Researcher(s)
- Sarah Sergi, Chemical Engineering, Lafayette College
Faculty Mentor(s)
- Catherine Fromen, Chemical Engineering, University of Delaware
Abstract
Nanoparticles (NPs) are of increasing interest in the development of vaccines. Previous work has demonstrated that poly(ethylene glycol) diacrylate (PEGDA) NPs have the potential to improve the efficacy of pulmonary vaccines by increasing the lifespan of macrophages, which are phagocytic innate immune cells. While it is known that slowly degrading PEGDA NPs lead to increased lysosomal activity and macrophage survival, the underlying mechanism behind this trend is not well understood. The development of novel nanogels that allow for the monitoring of degradation in the lysosome is necessary for understanding the relationship between NP degradation and macrophage survival, especially in the absence of immune activation signaling. This work demonstrates the initial development of photodegradable NPs through the incorporation of PEGdiPDA, a PEG-based polymer with the inclusion of a photolabile crosslinker.
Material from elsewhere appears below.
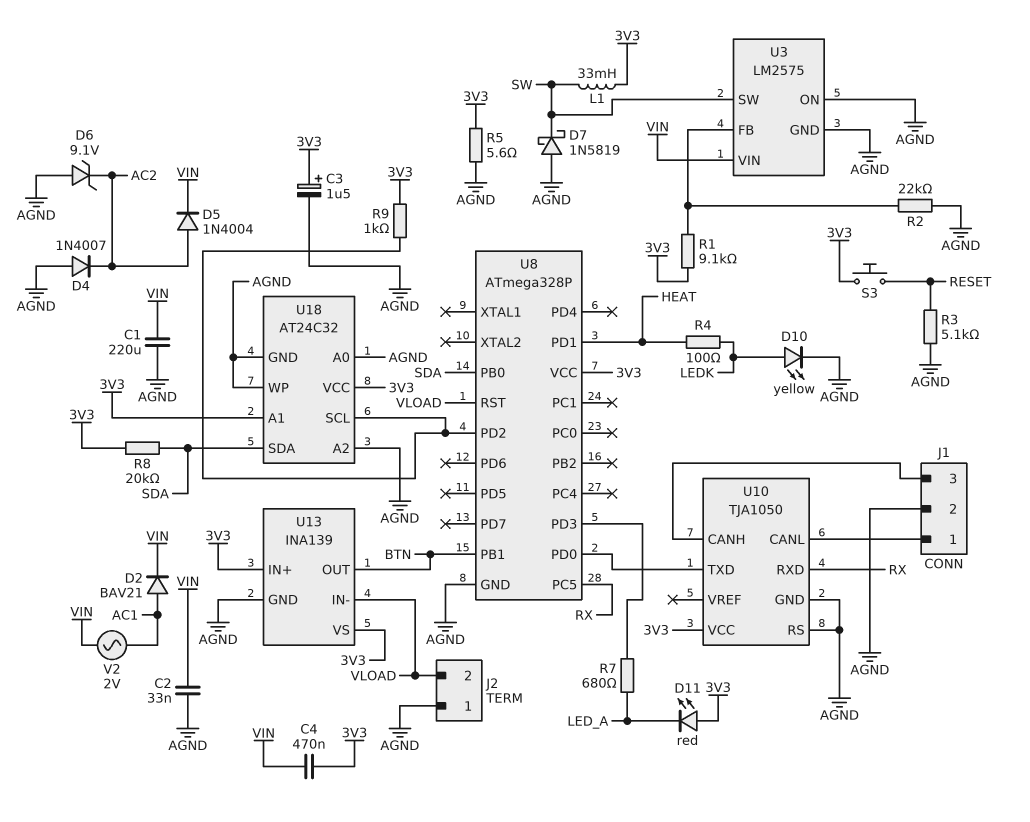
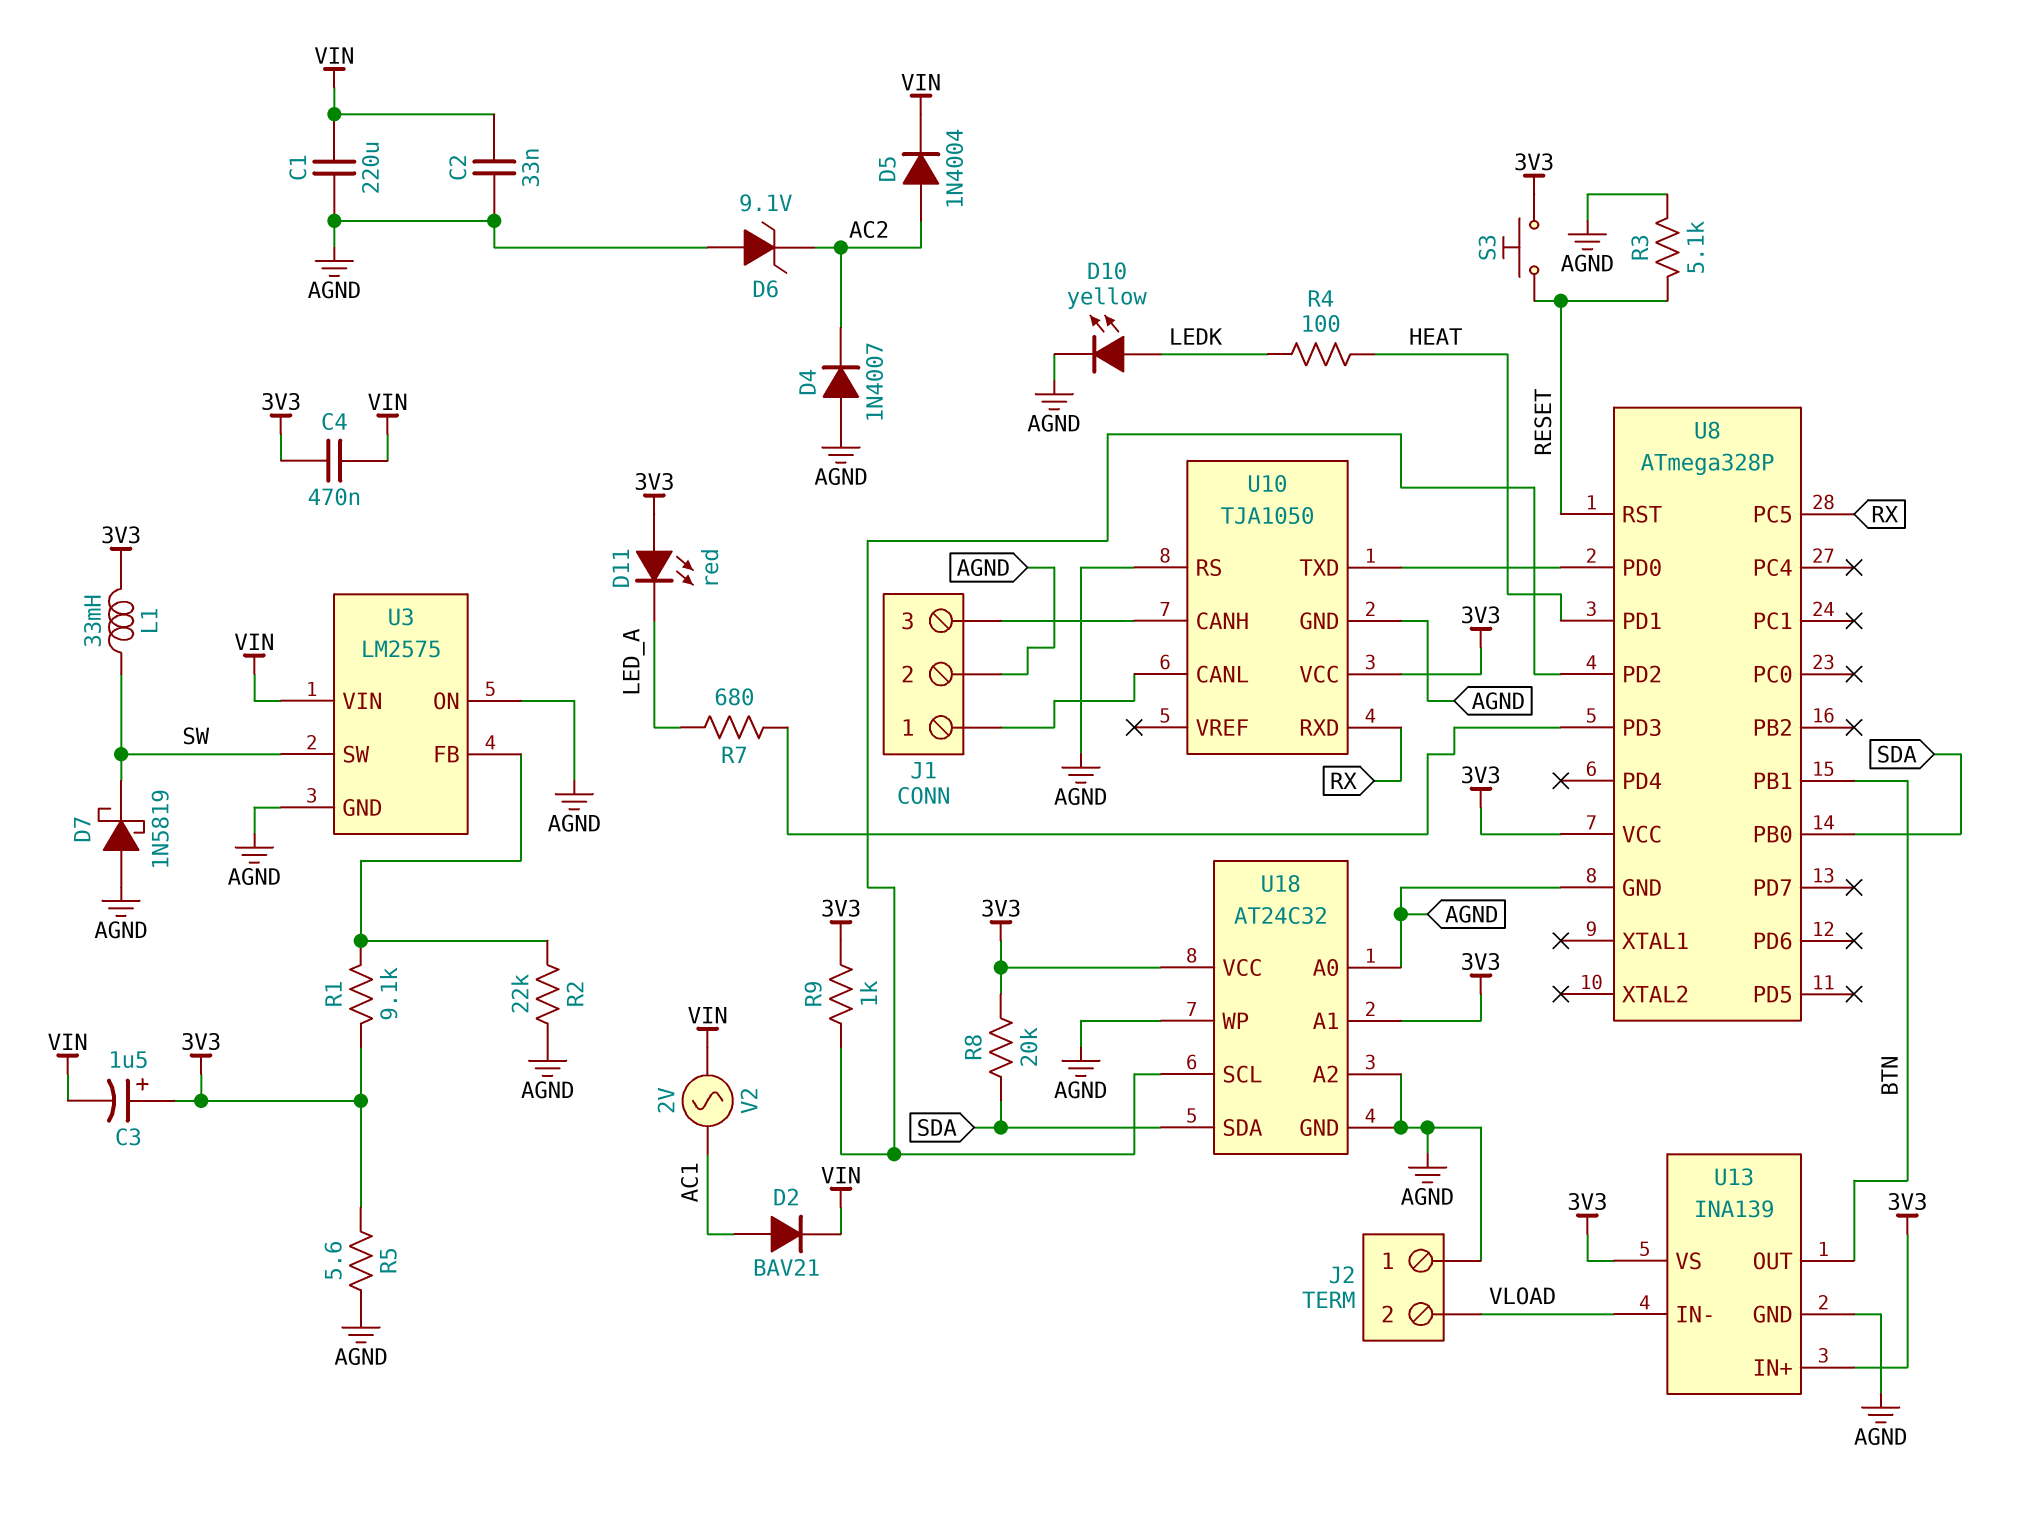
C3: 1.5uF (plus 3V3, minus AGND) -> 1.5uF (plus 3V3, minus VIN)
U8 pin RST: VLOAD -> RESET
PEGdiPDA NPs were synthesized at 15, 25 and 50 wt% solids. Dynamic light scattering was used to characterize the size and zeta potential of the NPs. Rheology was performed to assess the degradation capabilities of the hydrogel under 365nm UV light. To assess cell viability during the NP degradation process, PEGDA NP treated cells were exposed to UV light for 30 minutes and then analyzed using live/dead staining. Successful development of PEGdiPDA NPs will allow for the optimization of future NP vaccine formulations for conferring local immunity within the lungs.